Hypo-methylation mediates chromosomal instability in pancreatic NET.

Research paper by Ilaria I Marinoni, Astrid A Wiederkehr, Tabea T Wiedmer, Sophia S Pantasis, Annunziata A Di Domenico, Rasmus R Frank, Erik E Vassella, Anja Maria AM Schmitt, Aurel A Perren

Indexed on: 25 Jan '17Published on: 25 Jan '17Published in: Endocrine-related cancer


DAXX and or ATRX loss occur in 40% of pancreatic neuro-endocrine tumors (PanNETs). PanNETs negative for DAXX or ATRX show an increased risk of relapse. The tumor-associated pathways activated upon DAXX or ATRX loss and how this event may induce chromosomal instability (CIN) and alternative lengthening telomeres (ALT) are still unknown. Both DAXX and ATRX are involved in DNA methylation regulation.
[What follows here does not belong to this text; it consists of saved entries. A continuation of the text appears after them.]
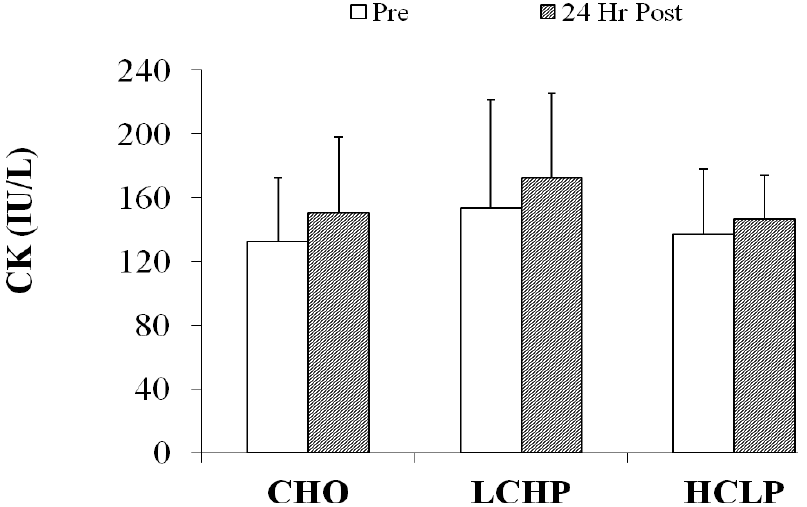
Figure 3. Influence of Exercise and Recovery Beverages on Serum CK Levels (Mean ± SD).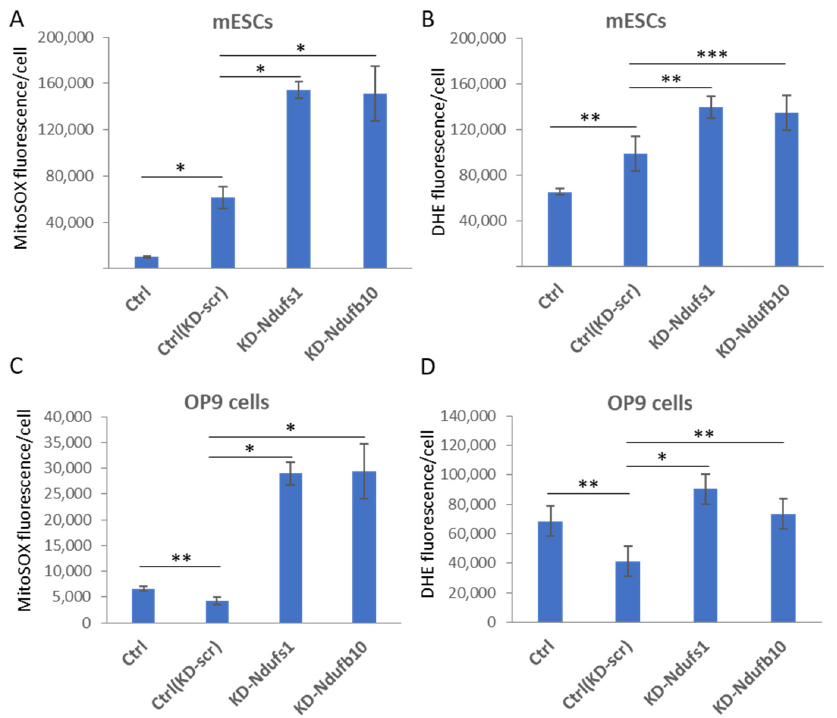
Figure 1. Inactivation of Complex I (CI) of mitochondrial ETC leads to an increased ROS production in pluripotent and somatic cells. shRNA-mediated knockdown (KD) of Ndufs1 or Ndufb10 mRNA elevates mitochondrial superoxide anion ( A , C ) and total ROS ( B , D ) production in mouse ESCs ( A , B ) and the mouse mesenchymal stem cell line OP9 ( C , D ). Control shRNA (KD-Scr) decreases ROS levels in OP9 cells ( C , D ), whereas it augments ROS levels in ESCs ( A , B ). Y -axis represents mean fluorescence of MitoSOX-red ( A , C ) and DHE staining ( B , D ) per cell ± standard deviations ( ± SD), n = 3, * p < 0.001, ** p < 0.01, *** p <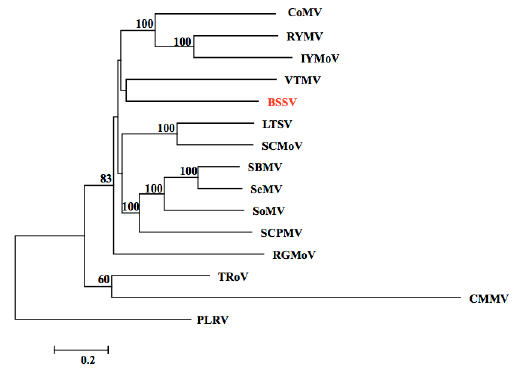
Figure 2. A phylogenetic dendrogram based upon alignments of the full-length genome sequence of Blueberry shoestring virus (BSSV) and the known viruses of the genus Sobemovirus . The viruses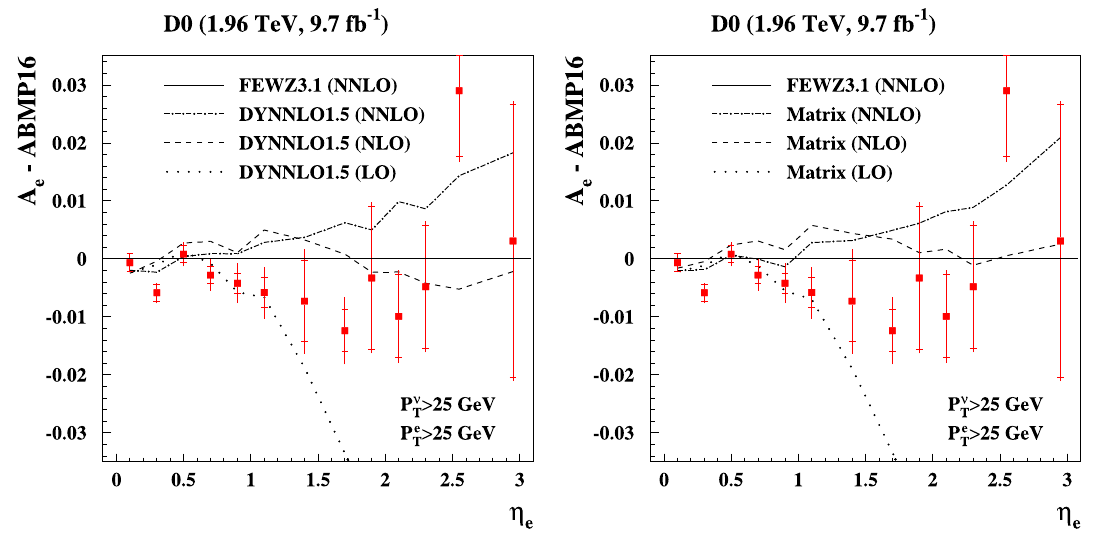
Fig. 11 The DØ data on the electron charge asymmetry distribution NNLO obtained with FEWZ . The symmetric p e ,ν √ A e in W ± -boson production at s = 1 . 96 TeV with the statistical tons are indicated in the figure. The LO (dotted), NLO (dashed-dotted) and NNLO (dashed) predictions by the DYNNLO code (left) and by the (inner bar) and the total uncertainties, including the systematic ones. MATRIX code (right) are displayed for comparison Shown is the difference of A e to the ABMP16 central predictions at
DNA methylation of heterochromatin and of non-coding sequences is extremely important for the maintenance of genomic stability. We analysed the association of DAXX and or ATRX loss and CIN with global DNA methylation in human PanNET samples and the effect of DAXX knock down on methylation and cell proliferation. We assessed LINE1 as well as global DNA methylation in 167 PanNETs and we found that DAXX and or ATRX negative tumors and tumors with CIN were hypo-methylated. DAXX knock-down in PanNET cell lines blocked cells in G1/G0 phase and seemed to increase CIN in QGP-1 cells. However, no direct changes in DNA methylation were observed after DAXX knock down in vitro. In conclusion our data indicate that epigenetic changes are crucial steps in the progression of PanNETs loss and suggest that DNA methylation is the mechanism via which CIN is induced, allowing clonal expansion and selection.